"UC San Diego Moores Cancer Center researcher says breast cancer in women of Mexican descent occurs despite seemingly protective factors
Scientific data suggest that a woman reduces her risk of breast cancer by breastfeeding, having multiple children and giving birth at a younger age. A study led by the University of California, San Diego School of Medicine and recently published online by Cancer Epidemiology, Biomarkers & Prevention, indicates that women of Mexican descent may not fit that profile. In fact, results suggest that women of Mexican descent with more children and those who breastfeed are more likely to be diagnosed with an aggressive form of breast cancer.
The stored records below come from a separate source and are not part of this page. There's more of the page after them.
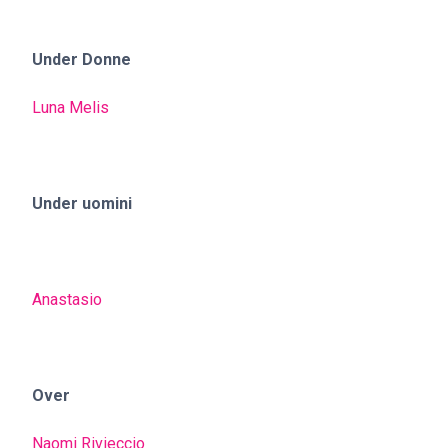
Under Donne
Luna Melis
Under uomini
Anastasio
Over
Naomi Rivieccio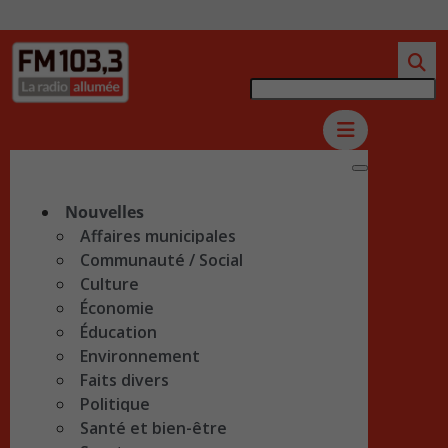
Nouvelles
Affaires municipales
Communauté / Social
Culture
Économie
Éducation
Environnement
Faits divers
Politique
Santé et bien-être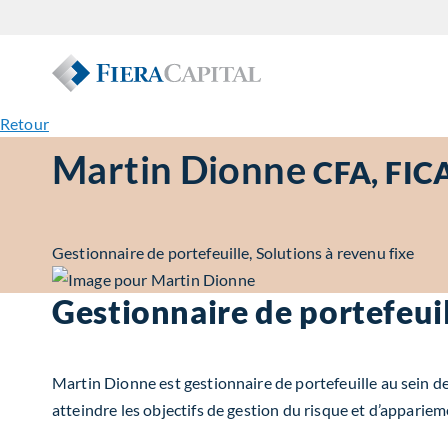
Retour
Martin Dionne
CFA, FIC
Gestionnaire de portefeuille, Solutions à revenu fixe
Gestionnaire de portefeuil
Martin Dionne est gestionnaire de portefeuille au sein de 
atteindre les objectifs de gestion du risque et d’apparie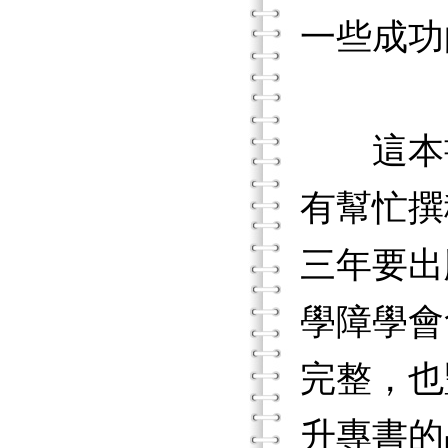
一些成功
這本書
有幫忙撰
三年要出
學障學會
完整，也
升專書的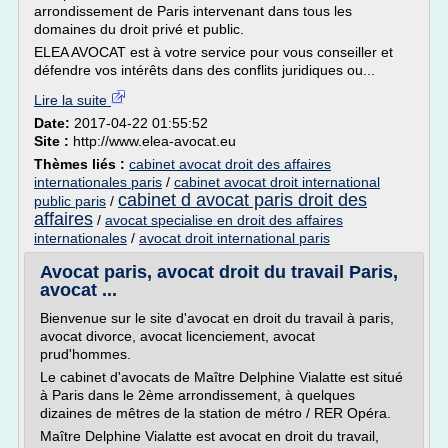
arrondissement de Paris intervenant dans tous les
domaines du droit privé et public.
ELEA AVOCAT est à votre service pour vous conseiller et
défendre vos intérêts dans des conflits juridiques ou...
Lire la suite
Date:
2017-04-22 01:55:52
Site :
http://www.elea-avocat.eu
Thèmes liés :
cabinet avocat droit des affaires
internationales paris
/
cabinet avocat droit international
cabinet d avocat paris droit des
public paris
/
affaires
/
avocat specialise en droit des affaires
internationales
/
avocat droit international paris
Avocat paris, avocat droit du travail Paris,
avocat ...
Bienvenue sur le site d'avocat en droit du travail à paris,
avocat divorce, avocat licenciement, avocat
prud'hommes.
Le cabinet d'avocats de Maître Delphine Vialatte est situé
à Paris dans le 2ème arrondissement, à quelques
dizaines de mêtres de la station de métro / RER Opéra.
Maître Delphine Vialatte est avocat en droit du travail,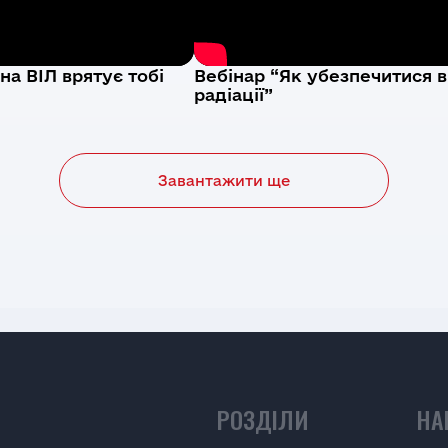
на ВІЛ врятує тобі
Вебінар “Як убезпечитися в
Надіслати
радіації”
Надіслати
Завантажити ще
РОЗДІЛИ
НА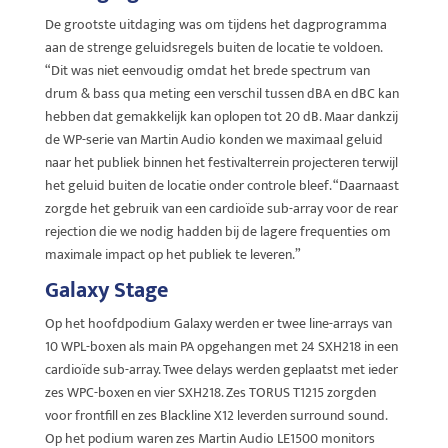
De grootste uitdaging was om tijdens het dagprogramma
aan de strenge geluidsregels buiten de locatie te voldoen.
“Dit was niet eenvoudig omdat het brede spectrum van
drum & bass qua meting een verschil tussen dBA en dBC kan
hebben dat gemakkelijk kan oplopen tot 20 dB. Maar dankzij
de WP-serie van Martin Audio konden we maximaal geluid
naar het publiek binnen het festivalterrein projecteren terwijl
het geluid buiten de locatie onder controle bleef. “Daarnaast
zorgde het gebruik van een cardioïde sub-array voor de rear
rejection die we nodig hadden bij de lagere frequenties om
maximale impact op het publiek te leveren.”
Galaxy Stage
Op het hoofdpodium Galaxy werden er twee line-arrays van
10 WPL-boxen als main PA opgehangen met 24 SXH218 in een
cardioïde sub-array. Twee delays werden geplaatst met ieder
zes WPC-boxen en vier SXH218. Zes TORUS T1215 zorgden
voor frontfill en zes Blackline X12 leverden surround sound.
Op het podium waren zes Martin Audio LE1500 monitors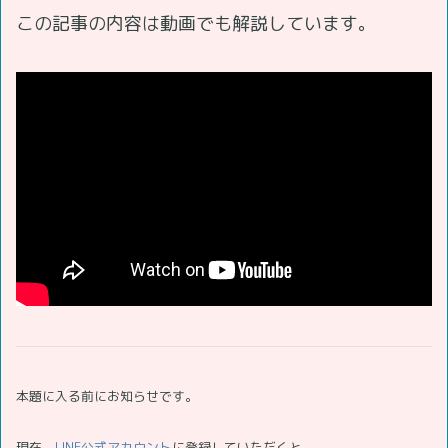
この記事の内容は動画でも解説しています。
本題に入る前にお知らせです。
現在、
LINE公式アカウント
に登録していただくと、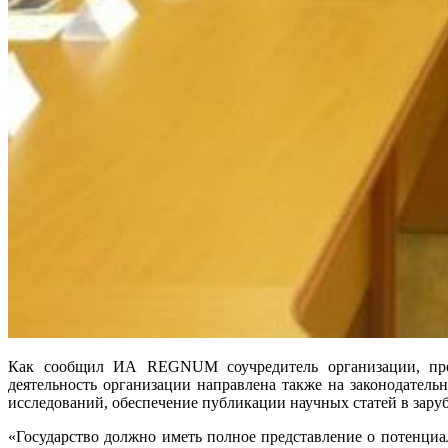
Как сообщил ИА REGNUM соучредитель организации, препо
деятельность организации направлена также на законодател
исследований, обеспечение публикации научных статей в заруб
«Государство должно иметь полное представление о потенци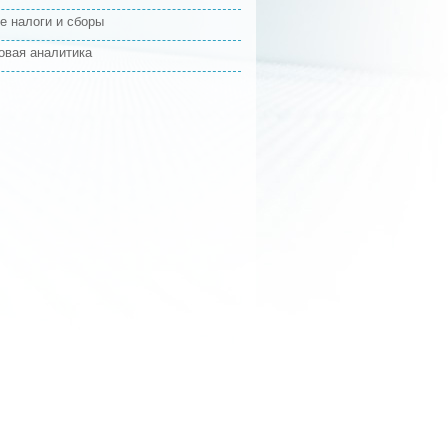
е налоги и сборы
овая аналитика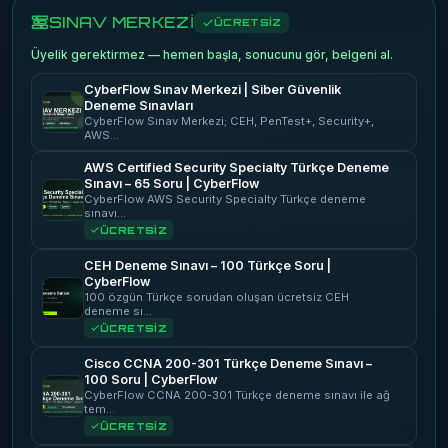
SINAV MERKEZİ
ÜCRETSİZ
Üyelik gerektirmez — hemen başla, sonucunu gör, belgeni al.
CyberFlow Sınav Merkezi | Siber Güvenlik
Deneme Sınavları
CyberFlow Sınav Merkezi; CEH, PenTest+, Security+,
AWS…
AWS Certified Security Specialty Türkçe Deneme
Sınavı – 65 Soru | CyberFlow
CyberFlow AWS Security Specialty Türkçe deneme
sınavı…
ÜCRETSİZ
CEH Deneme Sınavı – 100 Türkçe Soru |
CyberFlow
100 özgün Türkçe sorudan oluşan ücretsiz CEH
deneme sı…
ÜCRETSİZ
Cisco CCNA 200-301 Türkçe Deneme Sınavı –
100 Soru | CyberFlow
CyberFlow CCNA 200-301 Türkçe deneme sınavı ile ağ
tem…
ÜCRETSİZ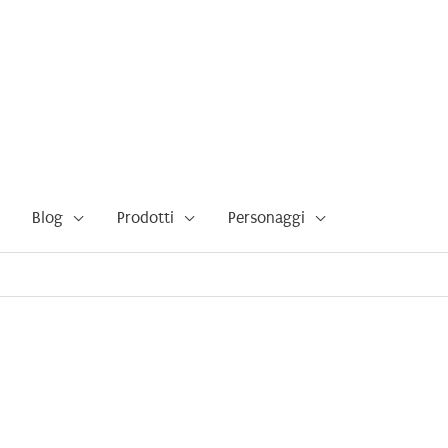
Blog
Prodotti
Personaggi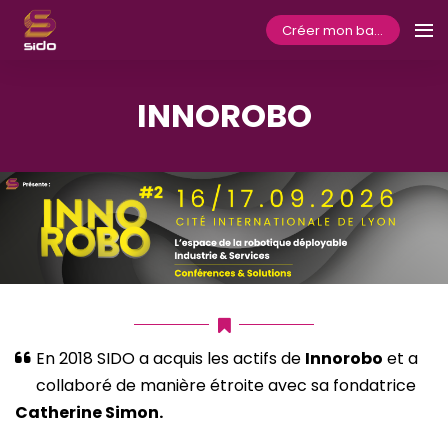
Créer mon badge
INNOROBO
En 2018 SIDO a acquis les actifs de
Innorobo
et a
collaboré de manière étroite avec sa fondatrice
Catherine Simon.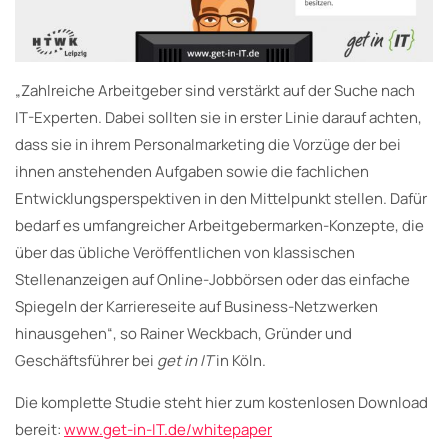
„Zahlreiche Arbeitgeber sind verstärkt auf der Suche nach
IT-Experten. Dabei sollten sie in erster Linie darauf achten,
dass sie in ihrem Personalmarketing die Vorzüge der bei
ihnen anstehenden Aufgaben sowie die fachlichen
Entwicklungsperspektiven in den Mittelpunkt stellen. Dafür
bedarf es umfangreicher Arbeitgebermarken-Konzepte, die
über das übliche Veröffentlichen von klassischen
Stellenanzeigen auf Online-Jobbörsen oder das einfache
Spiegeln der Karriereseite auf Business-Netzwerken
hinausgehen“, so Rainer Weckbach, Gründer und
Geschäftsführer bei
get in IT
in Köln.
Die komplette Studie steht hier zum kostenlosen Download
bereit:
www.get-in-IT.de/whitepaper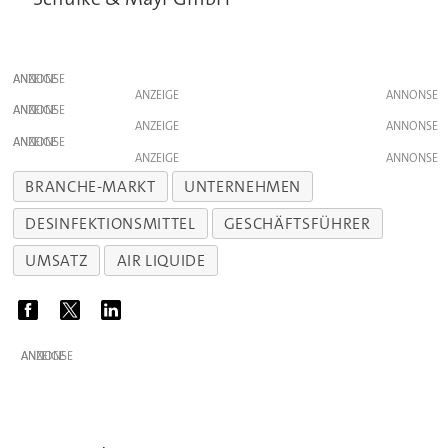
ANZEIGE
ANZEIGE
ANZEIGE
ANZEIGE
ANZEIGE
ANZEIGE
BRANCHE-MARKT
UNTERNEHMEN
DESINFEKTIONSMITTEL
GESCHÄFTSFÜHRER
UMSATZ
AIR LIQUIDE
ANZEIGE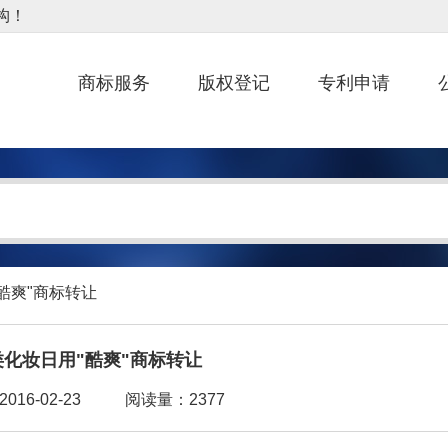
商标服务
版权登记
专利申请
"酷爽"商标转让
类化妆日用"酷爽"商标转让
16-02-23
阅读量：2377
During the four-year Ella Binational Breast Cancer Study, scientists assessed the association between reproductive factors and tumors subtypes in 1,041 Mexican and Mexican-American female cancer patients.
The study looked at the occurrence of three tumor subtypes: luminal A, HER2 and triple negative. The luminal tumor starts in the inner cell lining of the mammary ducts and is most common. The HER2 tumor is so-named because it is positive for human epidermal growth factor receptor 2 (or HER2) – a protein shown to play a role in aggressive breast cancer. Triple negative breast cancer does not have targeted treatment options, making it difficult to treat and giving it the worst prognosis."